Quinine, a cinchona alkaloid, has been an important antimalarial agent for a long time and continues to be effective against chloroquine-resistant P. falciparum malaria [40]. In settings where multidrug resistant strains prevail, a 7-day regimen of quinine plus tetracycline or doxycycline or clindamycin gives cure rates of over 90% for patients with P. falciparum malaria [41]. Quinine use in children is chiefly in the form of syrups which are sweetened because of its bitter taste. There are no other paediatric formulations of quinine, and when treating children, care should be taken to ensure correct doses are administered and retained because of its bitter taste and the fear of vomiting.
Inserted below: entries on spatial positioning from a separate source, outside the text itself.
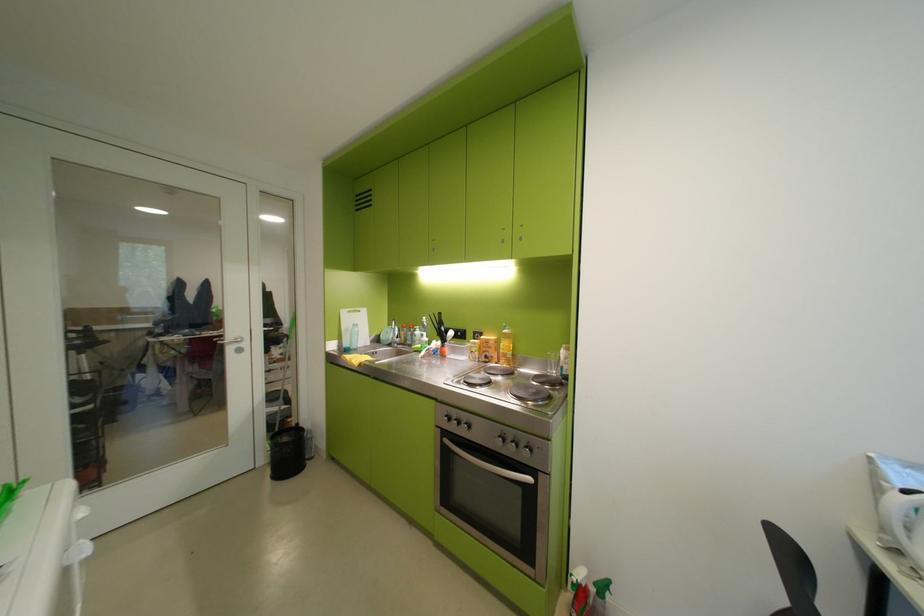
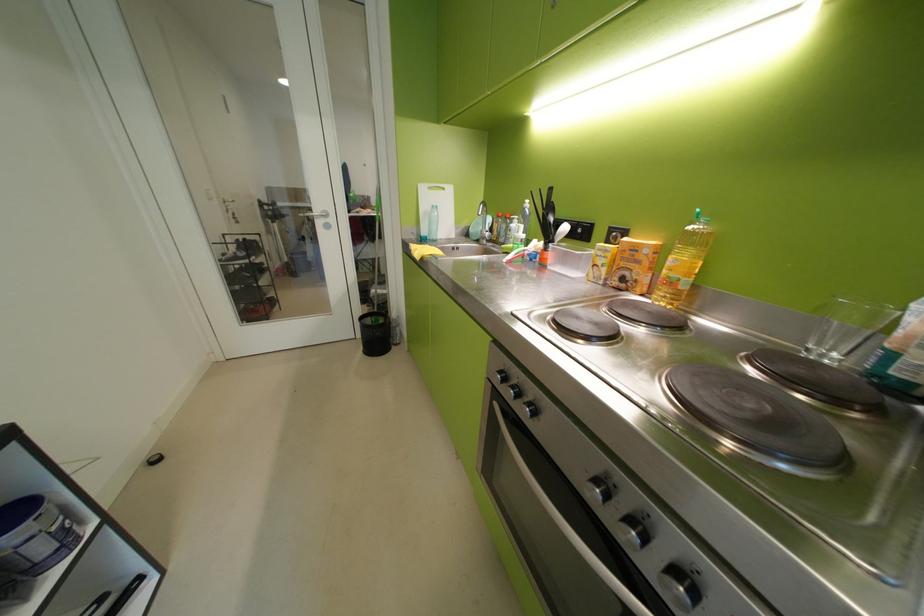
Where in the second image is the point corresponding to [497,342] from the first image?

(646, 249)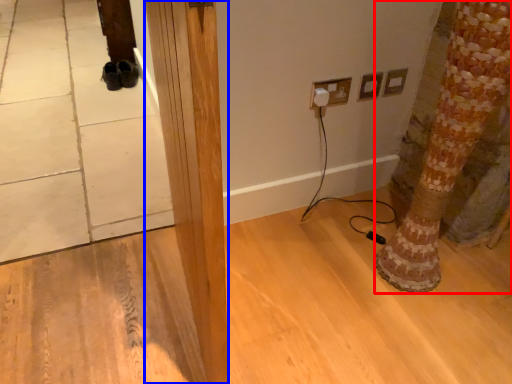
Question: Which of the following is the closest to the observer, tree trunk (highlighted by a red box) or pillar (highlighted by a blue box)?

Choices:
 (A) tree trunk
 (B) pillar

Answer: (B)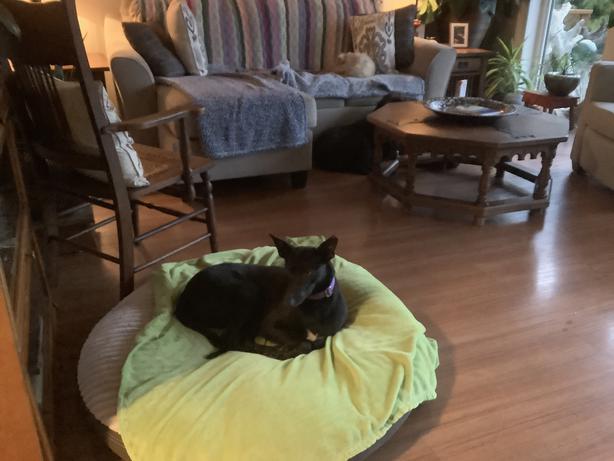
Find the location of `couch`. couch is located at coordinates (303, 56).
The unpalatability of quinine syrups as well as the crushed tablets may lead to the use of subtherapeutic dosages, noncompliance, and potential development of parasitic resistance. The study has revealed that the participants were familiar with the difficulties regarding quinine use in children, such as the bitter taste, and agreed that the bitterness of quinine is affecting their children's acceptance of the drug. As such the oral administration of large of volumes of quinine syrup may be difficult to achieve in children. Hence, 89% of the respondents agreed that they would be happy if the bitterness of quinine can be masked. This poses a challenge and places a burden of trust and responsibility on academia and industry players to act decisively and quickly. The WHO initiative "Make Medicine Child Size", aimed at increasing awareness and access to child specific medicines [42], and the European Paediatric Formulation initiative [43] both seek to promote the preparation of effective and safe children medications by facilitating the sharing of expertise between key stakeholders in the health industry. These are aimed at identifying and dealing with common challenges in developing formulations for paediatric populations. Ideally, formulations meant for children should possess minimal frequency of dosing, insignificant impact on lifestyle, minimum safe excipients, and wide range of applicability and should as well be easy to produce, stable, elegant, cost-effective, and commercially available [44, 45].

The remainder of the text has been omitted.